To look at computers as what they are (are you disputing this?) - machines 
for creating programs first, and following them second,  is a radically 
different way of looking at computers. It also fits with radically different 
approaches to DNA - moving away from the idea of DNA as coded program, to 
something that can be, as it obviously can be, played like a keyboard  - see 
Dennis Noble, The Music of Life. It fits with the fact (otherwise 
inexplicable) that all intelligences have both deliberate (creative) and 
automatic (routine) levels - and are not just automatic, like purely 
programmed computers. And it fits with the way computers are actually used 
and programmed, rather than the essentially fictional notion of them as pure 
turing machines.


And how to produce creativity is the central problem of AGI - completely 
unsolved.  So maybe a new approach/paradigm is worth at least considering 
rather than more of the same? I'm not aware of a single idea from any AGI-er 
past or present that directly addresses that problem - are you?





Mike,

There's nothing particularly creative about keyboards. The creativity 
comes from what uses the keyboard. Maybe that was your point, but if so 
the digression about a keyboard is just confusing.
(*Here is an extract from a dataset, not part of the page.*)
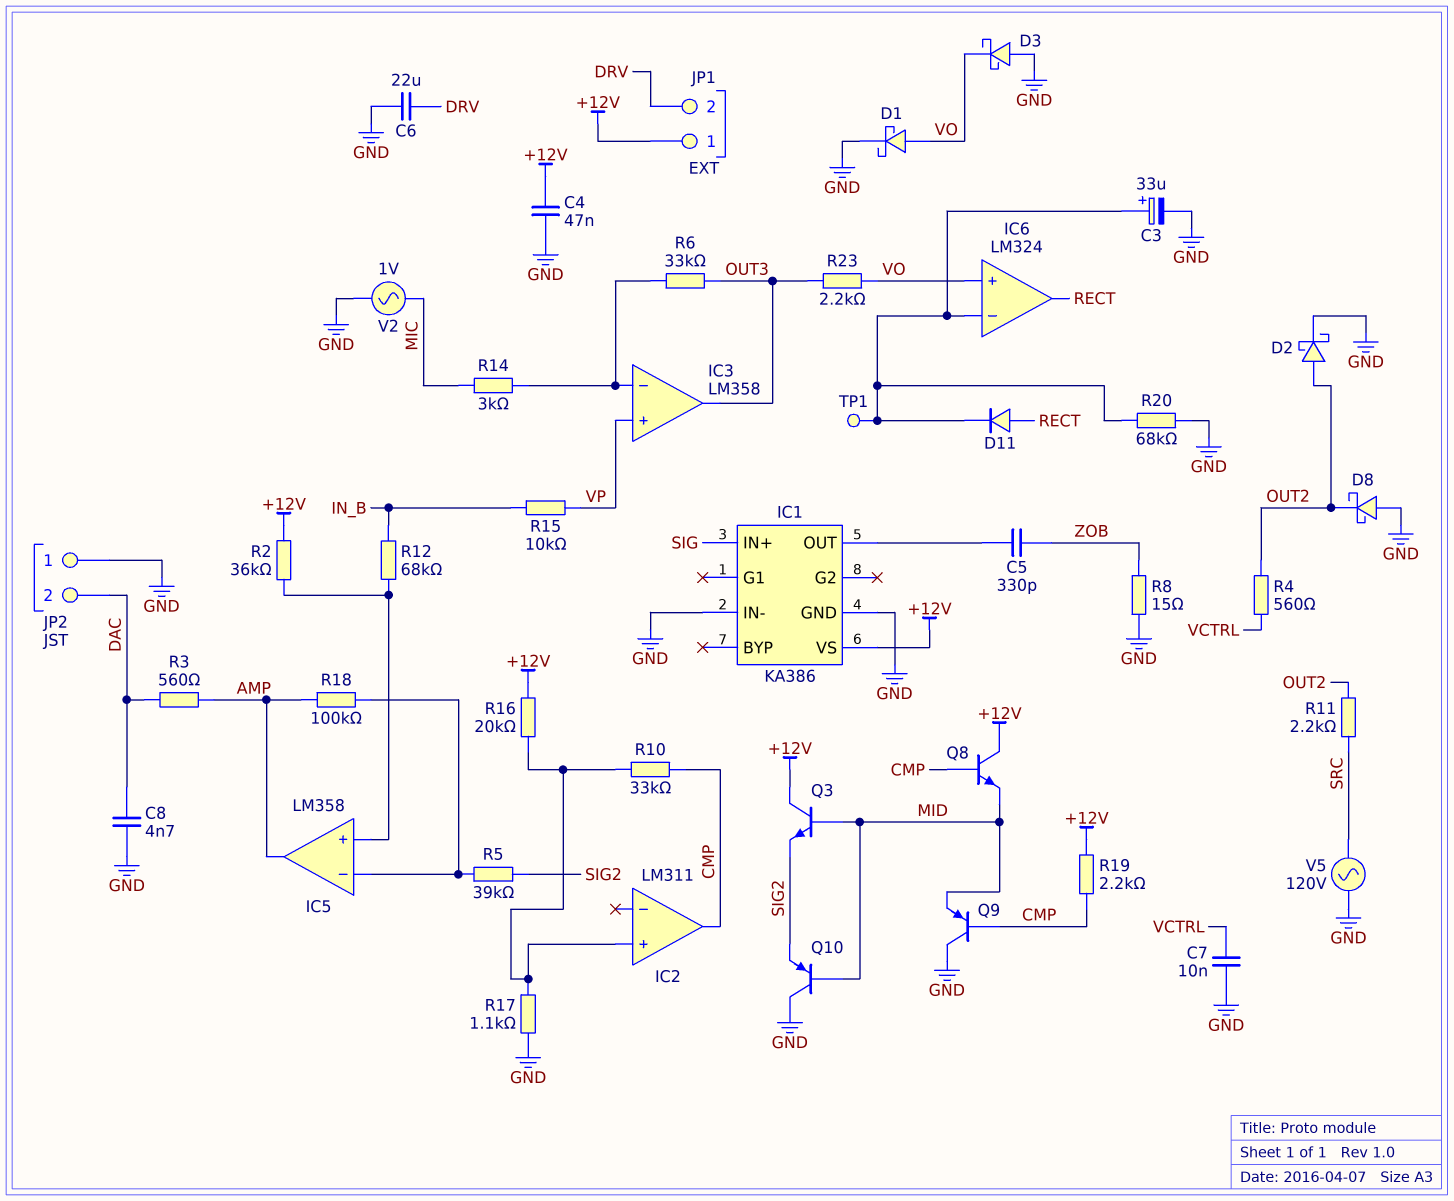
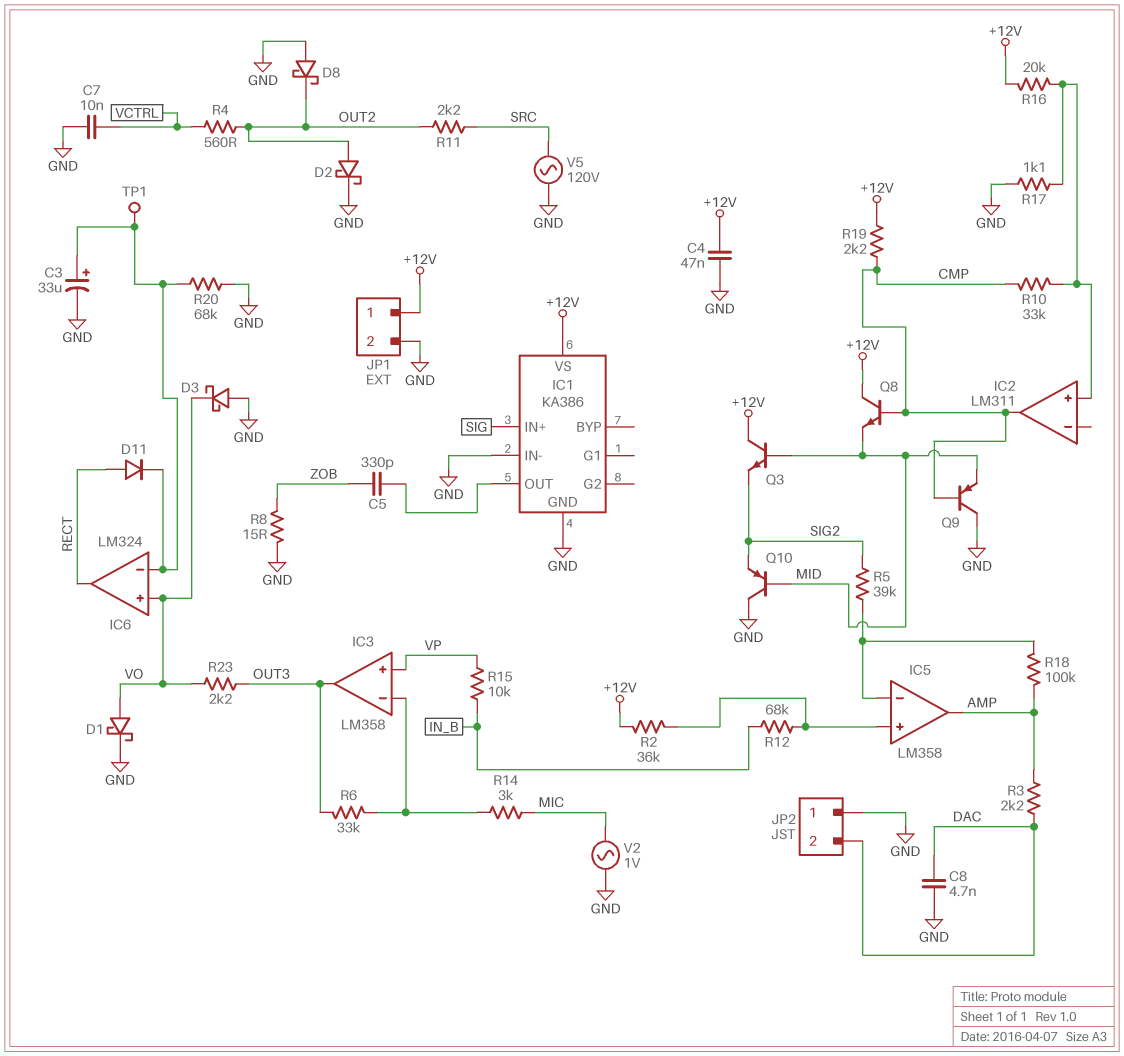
C6: 22uF (DRV, GND) -> none
JP1 pin 2: DRV -> GND
R3: 560 (AMP, DAC) -> 2.2k (AMP, DAC)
In terms of a metaphor, I'm not sure I understand your point about 
organizers. It seems to me to refer simply to that which we humans do, 
which in essence says general intelligence is what we humans do. 
Unfortunately, I found this last email to be quite muddled. Actually, I am 
sympathetic to a lot of your ideas, Mike, but I also have to say that your 
tone is quite condescending. There are a lot of smart people on this list, 
as one would expect, and a little humility and respect on your part would 
go a long way. Saying things like You see, AI-ers simply don't understand 
computers, or understand only half of them.  More often than not you 
position yourself as the sole source of enlightened wisdom on AI and other 
subjects, and that does not make me want to get to know your ideas any 
better.  Sorry to veer off topic here, but I say these things because I 
think some of your ideas are valid and could really benefit from an 
adjustment in your
presentation of them, and yourself.  If I didn't think you had anything 
worthwhile to say, I wouldn't bother.


Terren

--- On Wed, 9/3/08, Mike Tintner [EMAIL PROTECTED] wrote:


From: Mike Tintner [EMAIL PROTECTED]
Subject: [agi] A NewMetaphor for Intelligence - the Computer/Organiser
To: agi@v2.listbox.com
Date: Wednesday, September 3, 2008, 9:42 PM
Terren's request for new metaphors/paradigms for
intelligence threw me
temporarily off course.Why a new one - why not the old one?
The computer.
But the whole computer.

You see, AI-ers simply don't understand computers, or
understand only half
of them

What I'm doing here is what I said philosophers do -
outline existing
paradigms and point out how they lack certain essential
dimensions.

When AI-ers look at a computer, the paradigm that they
impose on it is that
of a Turing machine - a programmed machine, a device for
following programs.

But that is obviously only the half of it.Computers are
obviously much more
than that - and  Turing machines. You just have to look at
them. It's
staring you in the face. There's something they have
that Turing machines
don't. See it? Terren?

They have -   a keyboard.

And as a matter of scientific, historical fact, computers
are first and
foremost keyboards - i.e.devices for CREATING programs  on
keyboards, - and
only then following them. [Remember how AI gets almost
everything about
intelligence back to front?] There is not and never has
been a program that
wasn't first created on a keyboard. Indisputable fact.